Exercise brief:
Your job with the data below is to output exactly the lines from the one holding "# Getting Started" down to the one holding "### Kubernetes is", both included, and no others.

___ Records for processing ___

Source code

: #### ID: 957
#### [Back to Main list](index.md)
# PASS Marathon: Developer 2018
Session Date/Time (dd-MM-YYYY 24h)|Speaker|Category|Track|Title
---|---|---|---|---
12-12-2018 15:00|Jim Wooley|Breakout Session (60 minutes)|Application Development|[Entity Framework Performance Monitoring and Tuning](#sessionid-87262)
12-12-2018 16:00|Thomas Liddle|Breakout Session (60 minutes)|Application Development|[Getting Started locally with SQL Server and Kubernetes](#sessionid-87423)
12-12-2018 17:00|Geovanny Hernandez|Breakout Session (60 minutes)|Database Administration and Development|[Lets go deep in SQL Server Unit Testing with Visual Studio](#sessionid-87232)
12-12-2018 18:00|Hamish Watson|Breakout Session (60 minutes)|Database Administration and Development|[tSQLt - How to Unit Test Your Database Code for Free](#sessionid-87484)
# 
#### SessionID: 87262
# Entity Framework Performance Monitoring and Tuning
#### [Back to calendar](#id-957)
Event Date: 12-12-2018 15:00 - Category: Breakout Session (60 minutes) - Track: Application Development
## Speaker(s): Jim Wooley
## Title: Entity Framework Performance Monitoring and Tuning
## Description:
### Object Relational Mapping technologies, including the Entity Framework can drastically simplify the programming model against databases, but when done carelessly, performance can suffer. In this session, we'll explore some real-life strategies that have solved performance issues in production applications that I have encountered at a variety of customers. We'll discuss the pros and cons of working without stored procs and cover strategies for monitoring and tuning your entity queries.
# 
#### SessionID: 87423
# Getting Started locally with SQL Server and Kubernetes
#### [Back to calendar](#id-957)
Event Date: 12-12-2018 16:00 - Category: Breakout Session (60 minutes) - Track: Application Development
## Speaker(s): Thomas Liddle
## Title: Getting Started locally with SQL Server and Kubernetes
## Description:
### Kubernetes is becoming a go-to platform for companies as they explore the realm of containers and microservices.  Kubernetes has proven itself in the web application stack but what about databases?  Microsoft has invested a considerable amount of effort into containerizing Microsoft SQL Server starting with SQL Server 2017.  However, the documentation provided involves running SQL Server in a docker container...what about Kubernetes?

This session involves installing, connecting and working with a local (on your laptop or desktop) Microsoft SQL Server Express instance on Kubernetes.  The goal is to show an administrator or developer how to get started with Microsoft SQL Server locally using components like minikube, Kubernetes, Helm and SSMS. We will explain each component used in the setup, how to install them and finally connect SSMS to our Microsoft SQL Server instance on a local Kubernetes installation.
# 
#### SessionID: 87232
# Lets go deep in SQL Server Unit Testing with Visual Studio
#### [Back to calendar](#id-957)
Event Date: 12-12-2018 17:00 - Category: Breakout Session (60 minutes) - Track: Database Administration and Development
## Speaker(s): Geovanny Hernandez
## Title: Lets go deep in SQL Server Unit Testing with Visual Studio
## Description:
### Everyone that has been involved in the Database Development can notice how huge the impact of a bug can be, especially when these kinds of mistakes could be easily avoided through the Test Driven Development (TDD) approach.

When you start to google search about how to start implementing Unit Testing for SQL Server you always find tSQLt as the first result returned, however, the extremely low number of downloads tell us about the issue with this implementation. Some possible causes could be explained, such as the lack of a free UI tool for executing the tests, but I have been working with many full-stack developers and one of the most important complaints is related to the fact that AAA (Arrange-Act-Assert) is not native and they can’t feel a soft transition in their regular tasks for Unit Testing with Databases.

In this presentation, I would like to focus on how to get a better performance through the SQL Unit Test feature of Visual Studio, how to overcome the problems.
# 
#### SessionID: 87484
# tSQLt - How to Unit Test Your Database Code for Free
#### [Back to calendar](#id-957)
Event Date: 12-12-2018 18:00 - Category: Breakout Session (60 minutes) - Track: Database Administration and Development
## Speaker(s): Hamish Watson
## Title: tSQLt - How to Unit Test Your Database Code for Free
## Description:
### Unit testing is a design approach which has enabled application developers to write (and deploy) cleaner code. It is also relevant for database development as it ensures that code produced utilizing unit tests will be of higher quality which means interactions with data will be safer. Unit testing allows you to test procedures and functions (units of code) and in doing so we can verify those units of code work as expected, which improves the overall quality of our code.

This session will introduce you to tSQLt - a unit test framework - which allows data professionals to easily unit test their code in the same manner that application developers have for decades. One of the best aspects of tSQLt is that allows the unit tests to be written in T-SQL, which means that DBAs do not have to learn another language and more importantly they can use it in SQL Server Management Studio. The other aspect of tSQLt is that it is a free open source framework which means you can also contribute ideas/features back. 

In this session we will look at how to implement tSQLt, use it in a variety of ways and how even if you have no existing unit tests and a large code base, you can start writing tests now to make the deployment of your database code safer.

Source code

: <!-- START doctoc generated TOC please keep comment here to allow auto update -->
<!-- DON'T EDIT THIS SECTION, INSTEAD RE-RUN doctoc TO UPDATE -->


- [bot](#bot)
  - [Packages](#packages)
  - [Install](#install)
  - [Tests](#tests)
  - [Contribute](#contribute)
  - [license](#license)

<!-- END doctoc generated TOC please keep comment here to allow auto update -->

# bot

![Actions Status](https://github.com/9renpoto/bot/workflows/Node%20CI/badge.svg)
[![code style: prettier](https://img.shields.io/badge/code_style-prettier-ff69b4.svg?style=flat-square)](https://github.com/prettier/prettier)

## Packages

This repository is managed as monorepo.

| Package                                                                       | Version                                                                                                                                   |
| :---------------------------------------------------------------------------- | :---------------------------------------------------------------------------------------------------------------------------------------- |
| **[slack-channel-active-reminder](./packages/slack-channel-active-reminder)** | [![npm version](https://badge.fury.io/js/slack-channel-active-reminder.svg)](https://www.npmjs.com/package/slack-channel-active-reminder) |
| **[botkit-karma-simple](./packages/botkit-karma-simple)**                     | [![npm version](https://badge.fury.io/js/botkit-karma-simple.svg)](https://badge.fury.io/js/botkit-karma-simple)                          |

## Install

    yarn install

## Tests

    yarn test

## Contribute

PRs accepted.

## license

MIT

___

Response to this exercise:
# Getting Started locally with SQL Server and Kubernetes
#### [Back to calendar](#id-957)
Event Date: 12-12-2018 16:00 - Category: Breakout Session (60 minutes) - Track: Application Development
## Speaker(s): Thomas Liddle
## Title: Getting Started locally with SQL Server and Kubernetes
## Description:
### Kubernetes is becoming a go-to platform for companies as they explore the realm of containers and microservices.  Kubernetes has proven itself in the web application stack but what about databases?  Microsoft has invested a considerable amount of effort into containerizing Microsoft SQL Server starting with SQL Server 2017.  However, the documentation provided involves running SQL Server in a docker container...what about Kubernetes?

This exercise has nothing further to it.